▼

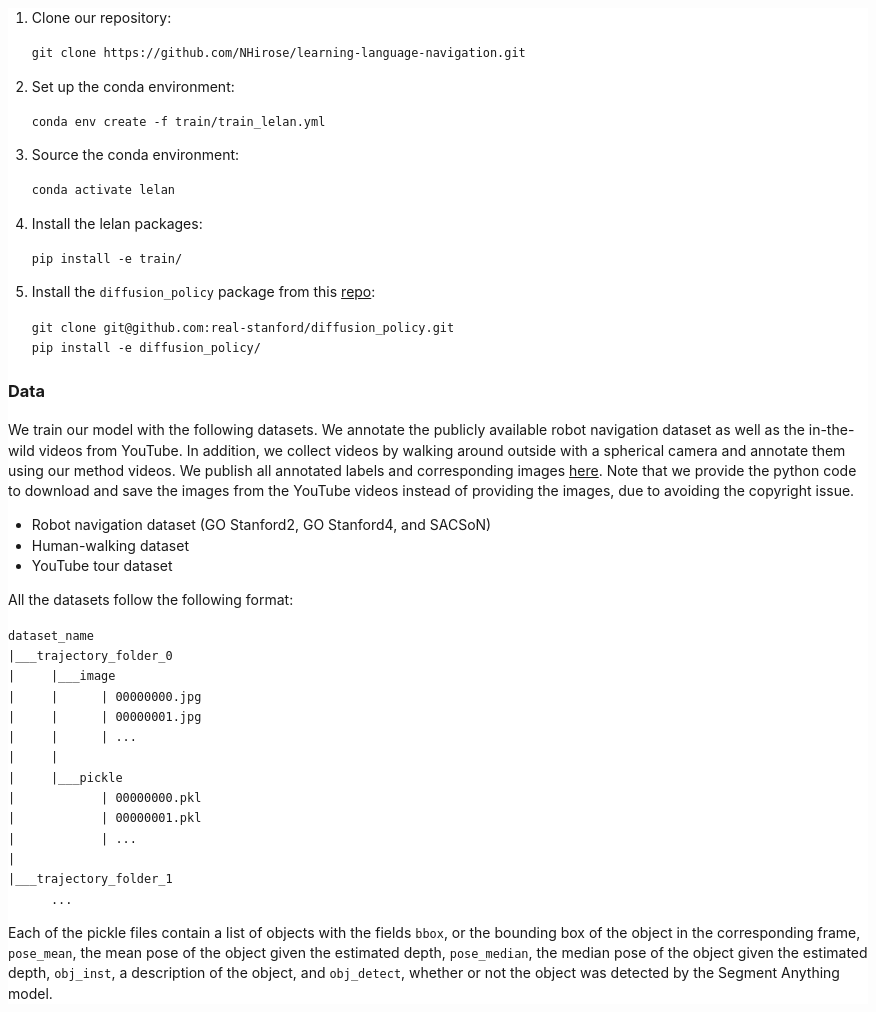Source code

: 1. Clone our repository:
    ```
    git clone https://github.com/NHirose/learning-language-navigation.git
    ```
2. Set up the conda environment:
    ```
    conda env create -f train/train_lelan.yml
    ```
3. Source the conda environment:
    ```
    conda activate lelan
    ```
4. Install the lelan packages:
    ```
    pip install -e train/
    ```
5. Install the `diffusion_policy` package from this [repo](https://github.com/real-stanford/diffusion_policy):
    ```
    git clone git@github.com:real-stanford/diffusion_policy.git
    pip install -e diffusion_policy/
    ``` 

### Data
We train our model with the following datasets. We annotate the publicly available robot navigation dataset as well as the in-the-wild videos from YouTube. In addition, we collect videos by walking around outside with a spherical camera and annotate them using our method videos. We publish all annotated labels and corresponding images [here](https://drive.google.com/file/d/1IazHcIyPGO7ENswz8_sGCIGBXF8_sZJK/view?usp=sharing). Note that we provide the python code to download and save the images from the YouTube videos instead of providing the images, due to avoiding the copyright issue.

- Robot navigation dataset (GO Stanford2, GO Stanford4, and SACSoN)
- Human-walking dataset
- YouTube tour dataset

All the datasets follow the following format: 
```
dataset_name 
|___trajectory_folder_0
|     |___image
|     |      | 00000000.jpg
|     |      | 00000001.jpg
|     |      | ...
|     |
|     |___pickle 
|            | 00000000.pkl
|            | 00000001.pkl
|            | ...    
|
|___trajectory_folder_1
      ...
```
Each of the pickle files contain a list of objects with the fields `bbox`, or the bounding box of the object in the corresponding frame, `pose_mean`, the mean pose of the object given the estimated depth, `pose_median`, the median pose of the object given the estimated depth, `obj_inst`, a description of the object, and `obj_detect`, whether or not the object was detected by the Segment Anything model.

▲

### WHAT THE EXERCISE ASKS
Exactly the lines from the one with "5. Install the" through the end of the entries, both included, should be written out, and no others.

### EXPECTED ANSWER
5. Install the `diffusion_policy` package from this [repo](https://github.com/real-stanford/diffusion_policy):
    ```
    git clone git@github.com:real-stanford/diffusion_policy.git
    pip install -e diffusion_policy/
    ``` 

### Data
We train our model with the following datasets. We annotate the publicly available robot navigation dataset as well as the in-the-wild videos from YouTube. In addition, we collect videos by walking around outside with a spherical camera and annotate them using our method videos. We publish all annotated labels and corresponding images [here](https://drive.google.com/file/d/1IazHcIyPGO7ENswz8_sGCIGBXF8_sZJK/view?usp=sharing). Note that we provide the python code to download and save the images from the YouTube videos instead of providing the images, due to avoiding the copyright issue.

- Robot navigation dataset (GO Stanford2, GO Stanford4, and SACSoN)
- Human-walking dataset
- YouTube tour dataset

All the datasets follow the following format: 
```
dataset_name 
|___trajectory_folder_0
|     |___image
|     |      | 00000000.jpg
|     |      | 00000001.jpg
|     |      | ...
|     |
|     |___pickle 
|            | 00000000.pkl
|            | 00000001.pkl
|            | ...    
|
|___trajectory_folder_1
      ...
```
Each of the pickle files contain a list of objects with the fields `bbox`, or the bounding box of the object in the corresponding frame, `pose_mean`, the mean pose of the object given the estimated depth, `pose_median`, the median pose of the object given the estimated depth, `obj_inst`, a description of the object, and `obj_detect`, whether or not the object was detected by the Segment Anything model.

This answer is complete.